## Task details
Once the images are set aside, print the remaining lines below exactly.

## Provided data
Content starts
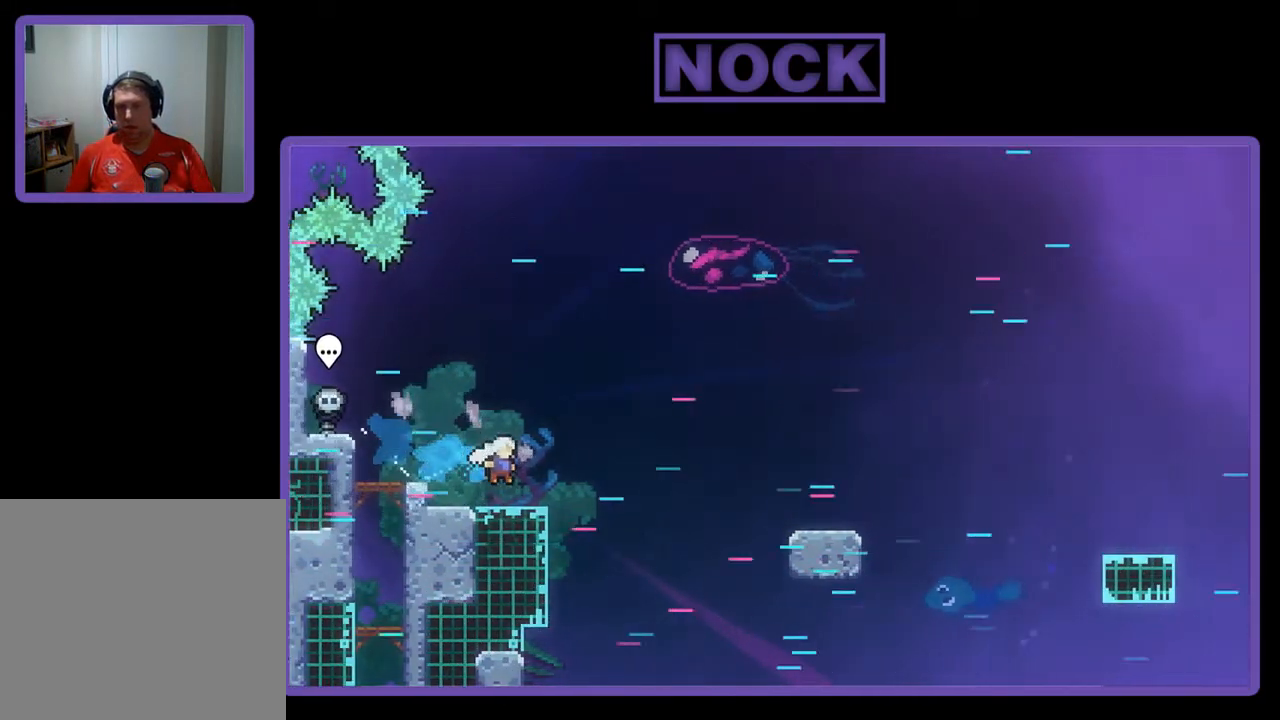
{"buttons": ["CROSS", "R2", "DPAD_RIGHT"], "left_stick": "center", "events": [[133, "DPAD_RIGHT", "up"], [267, "CROSS", "down"], [267, "DPAD_DOWN", "down"], [267, "DPAD_RIGHT", "down"], [400, "DPAD_DOWN", "up"]]}
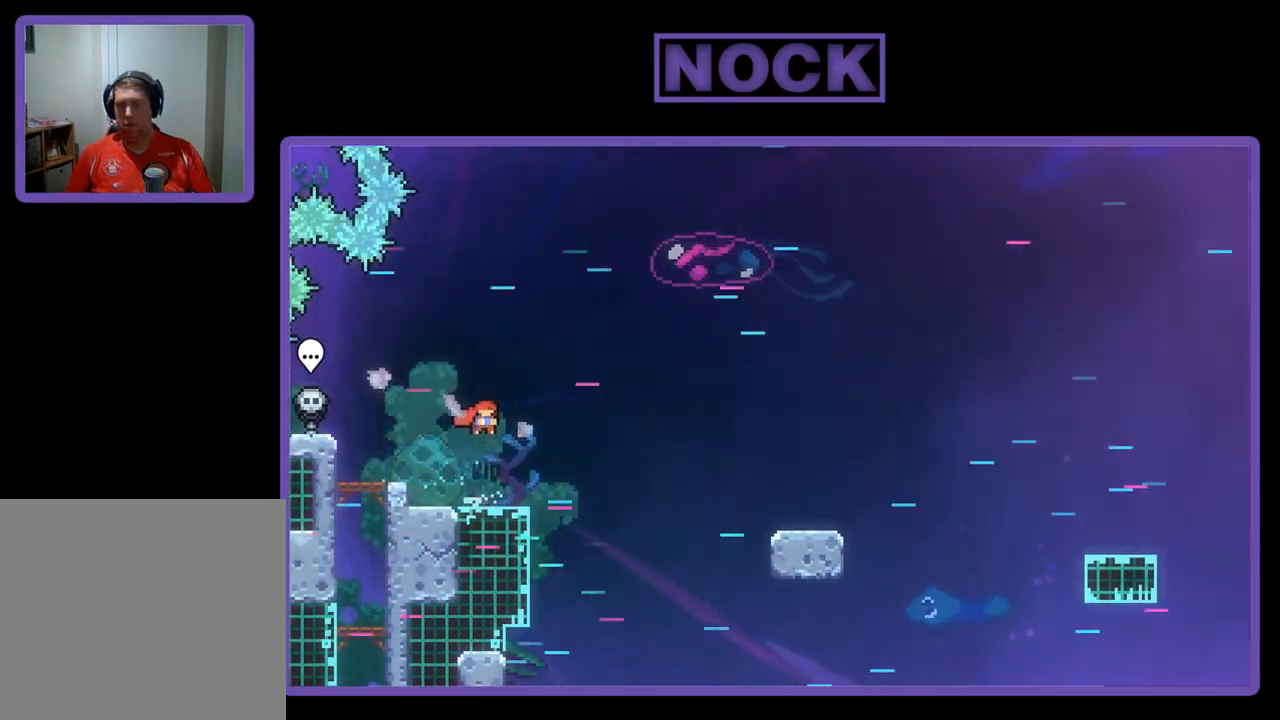
{"buttons": ["R2", "DPAD_DOWN", "DPAD_RIGHT"], "left_stick": "center", "events": [[133, "CROSS", "up"], [133, "DPAD_DOWN", "down"], [267, "DPAD_RIGHT", "up"], [300, "DPAD_RIGHT", "down"], [333, "CIRCLE", "down"], [433, "CIRCLE", "up"]]}
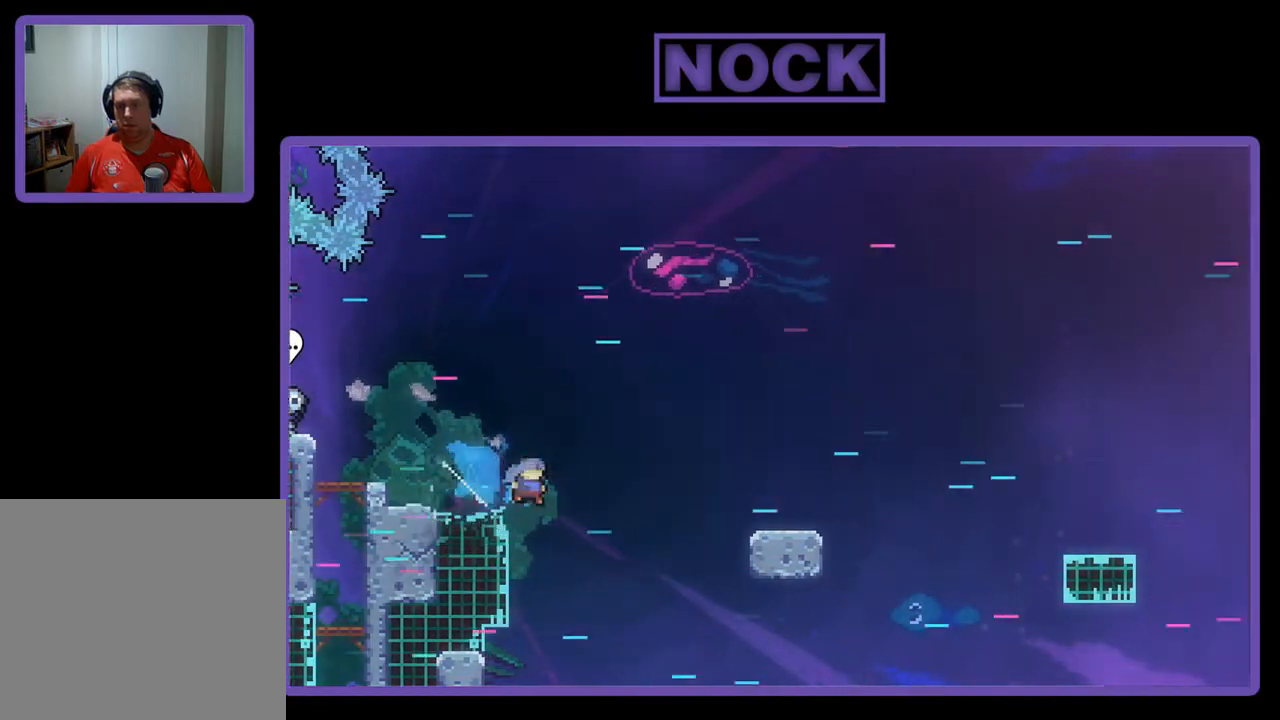
{"buttons": ["R2", "DPAD_RIGHT"], "left_stick": "center", "events": [[33, "CROSS", "down"], [300, "DPAD_DOWN", "up"], [400, "CROSS", "up"]]}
Content ends
## Solution to the exercise
{"buttons": ["CROSS", "R2", "DPAD_RIGHT"], "left_stick": "center", "events": [[133, "DPAD_RIGHT", "up"], [267, "CROSS", "down"], [267, "DPAD_DOWN", "down"], [267, "DPAD_RIGHT", "down"], [400, "DPAD_DOWN", "up"]]}
{"buttons": ["R2", "DPAD_DOWN", "DPAD_RIGHT"], "left_stick": "center", "events": [[133, "CROSS", "up"], [133, "DPAD_DOWN", "down"], [267, "DPAD_RIGHT", "up"], [300, "DPAD_RIGHT", "down"], [333, "CIRCLE", "down"], [433, "CIRCLE", "up"]]}
{"buttons": ["R2", "DPAD_RIGHT"], "left_stick": "center", "events": [[33, "CROSS", "down"], [300, "DPAD_DOWN", "up"], [400, "CROSS", "up"]]}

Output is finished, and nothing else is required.